# You don't need a translation for this...



## Bimobil (Jun 16, 2008)

From our German friends :lol:


----------



## GerryD (Sep 20, 2007)

Well I do. Especially as the enlarged image was no bigger than the embedded one.
What is the joke?
Gerry


----------



## peejay (May 10, 2005)

It says something similar to 

"caution when stealing fuel from a campsite!"

Looks like he was 'sucking on a sog' instead. :lol: 

Pete


----------



## GerryD (Sep 20, 2007)

Oh, Ha Ha.


----------



## aldra (Jul 2, 2009)

Why was it a German???

Aldra


----------



## rocky1968 (Nov 10, 2011)

*i can translate it for you*

njnnjn(full stop)kjmreedc :lol:


----------



## erneboy (Feb 8, 2007)

Just guessing but th \op said it came from his German friends. 

Might that explain it? Alan.


----------



## ThursdaysChild (Aug 2, 2008)

Now,now Alan

Mustn't pigeonhole ! :wink:


----------



## erneboy (Feb 8, 2007)

Wasn't. Was just pointing out that it's German cartoon sent by some German people.

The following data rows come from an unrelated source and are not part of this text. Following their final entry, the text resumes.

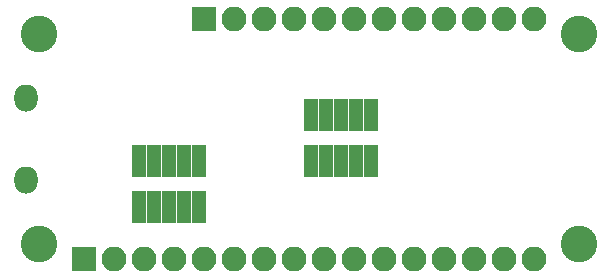
<source format=gbr>
G04 #@! TF.GenerationSoftware,KiCad,Pcbnew,(2017-05-26 revision 1fda668)-master*
G04 #@! TF.CreationDate,2017-06-12T11:29:52-07:00*
G04 #@! TF.ProjectId,feather_five,666561746865725F666976652E6B6963,rev?*
G04 #@! TF.FileFunction,Soldermask,Bot*
G04 #@! TF.FilePolarity,Negative*
%FSLAX46Y46*%
G04 Gerber Fmt 4.6, Leading zero omitted, Abs format (unit mm)*
G04 Created by KiCad (PCBNEW (2017-05-26 revision 1fda668)-master) date Monday, June 12, 2017 'AMt' 11:29:52 AM*
%MOMM*%
%LPD*%
G01*
G04 APERTURE LIST*
%ADD10C,0.100000*%
%ADD11O,2.100000X2.100000*%
%ADD12R,2.100000X2.100000*%
%ADD13R,1.150000X2.800000*%
%ADD14C,3.100000*%
%ADD15O,2.000000X2.300000*%
G04 APERTURE END LIST*
D10*
D11*
X135890000Y-62230000D03*
X133350000Y-62230000D03*
X130810000Y-62230000D03*
X128270000Y-62230000D03*
X125730000Y-62230000D03*
X123190000Y-62230000D03*
X120650000Y-62230000D03*
X118110000Y-62230000D03*
X115570000Y-62230000D03*
X113030000Y-62230000D03*
X110490000Y-62230000D03*
D12*
X107950000Y-62230000D03*
D11*
X135890000Y-82550000D03*
X133350000Y-82550000D03*
X130810000Y-82550000D03*
X128270000Y-82550000D03*
X125730000Y-82550000D03*
X123190000Y-82550000D03*
X120650000Y-82550000D03*
X118110000Y-82550000D03*
X115570000Y-82550000D03*
X113030000Y-82550000D03*
X110490000Y-82550000D03*
X107950000Y-82550000D03*
X105410000Y-82550000D03*
X102870000Y-82550000D03*
X100330000Y-82550000D03*
D12*
X97790000Y-82550000D03*
D13*
X102463600Y-74250000D03*
X102463600Y-78150000D03*
X103733600Y-74250000D03*
X103733600Y-78150000D03*
X105003600Y-74250000D03*
X105003600Y-78150000D03*
X106273600Y-74250000D03*
X106273600Y-78150000D03*
X107543600Y-74250000D03*
X107543600Y-78150000D03*
X122072400Y-74238400D03*
X122072400Y-70338400D03*
X120802400Y-74238400D03*
X120802400Y-70338400D03*
X119532400Y-74238400D03*
X119532400Y-70338400D03*
X118262400Y-74238400D03*
X118262400Y-70338400D03*
X116992400Y-74238400D03*
X116992400Y-70338400D03*
D14*
X139700000Y-81280000D03*
X139700000Y-63500000D03*
X93980000Y-81280000D03*
X93980000Y-63500000D03*
D15*
X92892500Y-68940000D03*
X92892500Y-75840000D03*
M02*

</source>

Many of our best friends are German. We travel more often with German people than with anyone else. In the last year we have spent at least 10 months with them, Alan.


----------



## Pudsey_Bear (Sep 25, 2008)

Don't mention the war.

Sod it, they bombed our chip shop.


I wonder how they feel about the war, I read or heard that they tend not to talk about it, not sure that's healthy.

The Bosch do make some good tools though.


----------



## Christine600 (Jan 20, 2011)

Funny pic! :lol: 


But I have never seen a MH with a filler type point for the toilet tank? :wink:


----------



## loddy (Feb 12, 2007)

Christine600 said:


> Funny pic! :lol:
> 
> But I have never seen a MH with a filler type point for the toilet tank? :wink:


Picky :roll:


----------



## Christine600 (Jan 20, 2011)

loddy said:


> Picky :roll:


I rather think the bloke in the joke isn't very picky!


----------



## prof20 (Jan 11, 2007)

Good one!

It's supposed to have really happened, although it may be an urban legend - see here :-

http://www.google.co.uk/url?sa=t&rc...Zz5uHl1rShAxZizGNxWbg&bvm=bv.1355325884,d.d2k

Roger


----------